I dobrze. Pies to nie człowiek i jeśli nie został dobrze wychowany to trzeba zutylizować. Logika że za złe zachowanie psa powinien odpowiadać KAŻDY INNY tylko nie pies jest bambinizmem.
kaz19877 napisał/a:
To pies pracujący, widać osobę w mundurze trzymającą smycz. Po drugie, zareagował dokładnie tak jak był szkolony. Nie wolno obejmować szyi takiego psa a na pewno nie wolno kłaść ręki na kark i pod na gardło. Już było kilka takich sytuacji, to akurat błąd człowieka. Powinien poinstruować tę kobietę.

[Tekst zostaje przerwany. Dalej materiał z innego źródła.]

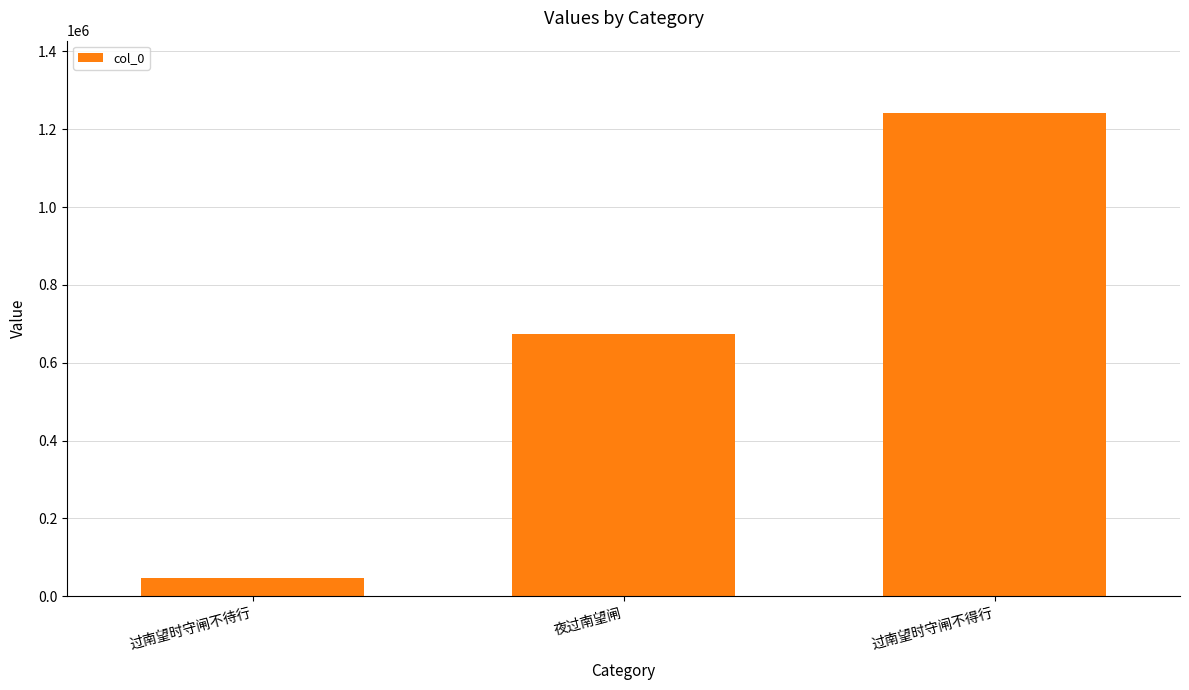

Reading left to right, what are all the values shown in this chart?

47430	673919	1241310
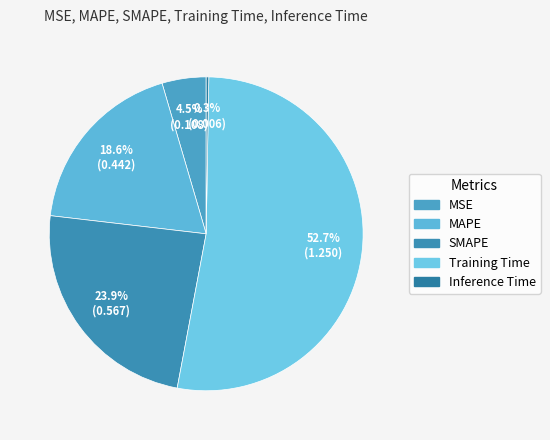

How many segments does this pie chart have?

5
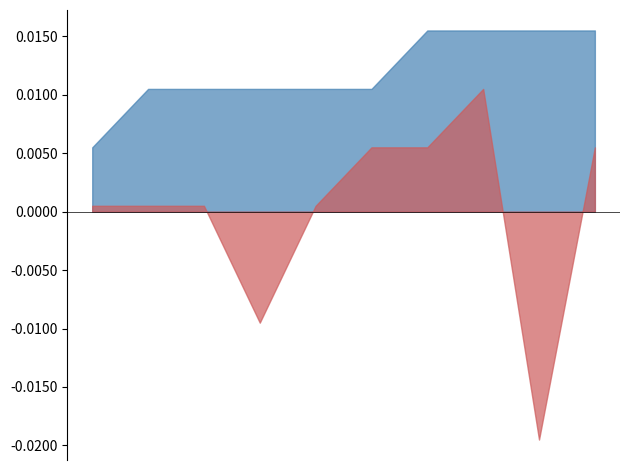

True or false: low and high intersect in this chart.

False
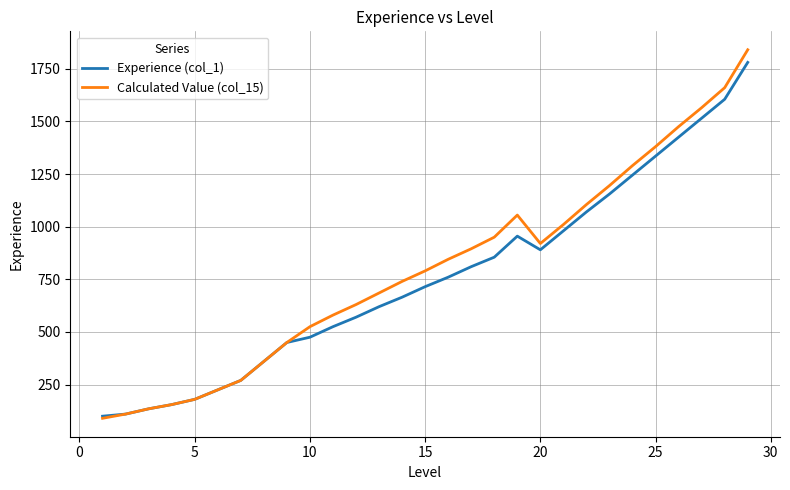

Reading right to left, extract all data points from this chart.

Experience (col_1): 1780	1605	1515	1425	1335	1245	1155	1070	980	890	955	855	810	760	715	665	620	570	525	475	450	360	270	225	180	155	135	110	100
Calculated Value (col_15): 1840	1660	1565	1475	1380	1290	1195	1105	1010	920	1055	950	895	845	790	740	685	630	580	525	450	360	270	225	180	155	135	110	90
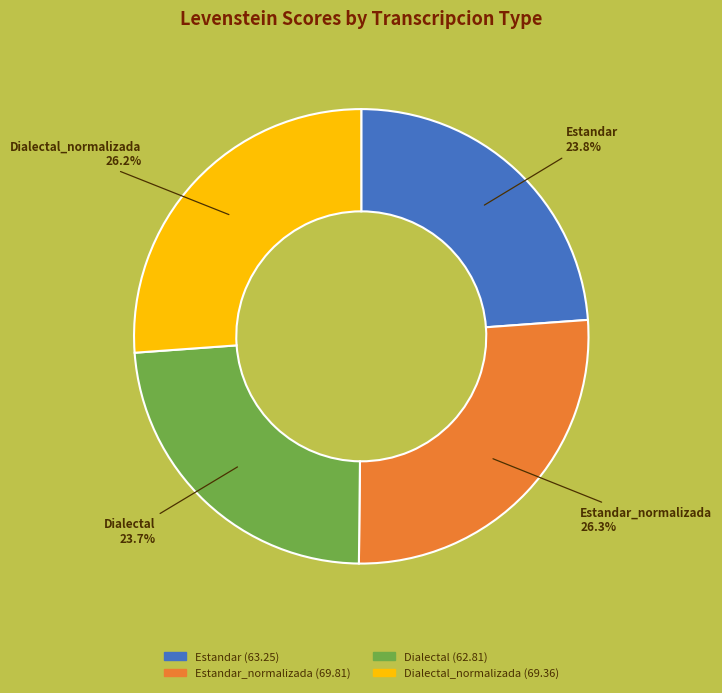

Does any single category account for the majority?

No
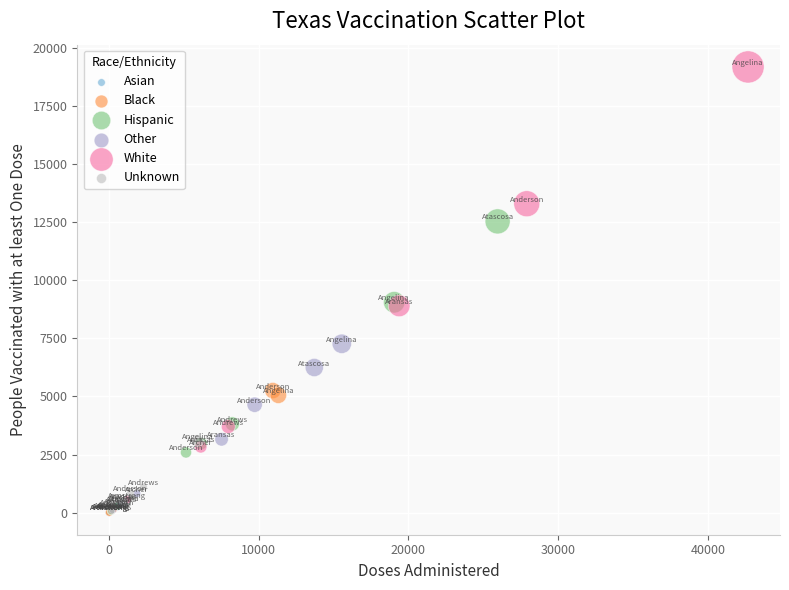

Which series contains the highest Y value?

White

Może i to jest rasa psów pracujących, ale nie w tym wypadku. To nie mundur żadnych poważnych służb porządkowych. A pies pracujący ma na sobie bardziej profesjonalny system kamizelki i zwykle jasne oznaczenia żeby nie głaskać, zwłaszcza w USA.
donkapusta napisał/a:
Pies był zdenerwowany w pewnym momencie widać, że ogon podniesiony do góry.
Ogon nie jest wyznacznikiem niczego poza ekscytacją/pobudzeniem. Pies macha ogonem kiedy się cieszy i kiedy zadusza jakieś dziecko/staruszkę. Stres u psa widać po oddychaniu. A gdyby się poważnie bał to by miał uszy w dół.
Bardziej po oczach można się spodziewać że coś zrobi. Po psie który utrzymuje kontakt wzrokowy i nie spuszczają czegoś z oczów, można się spodziewać że coś zrobi.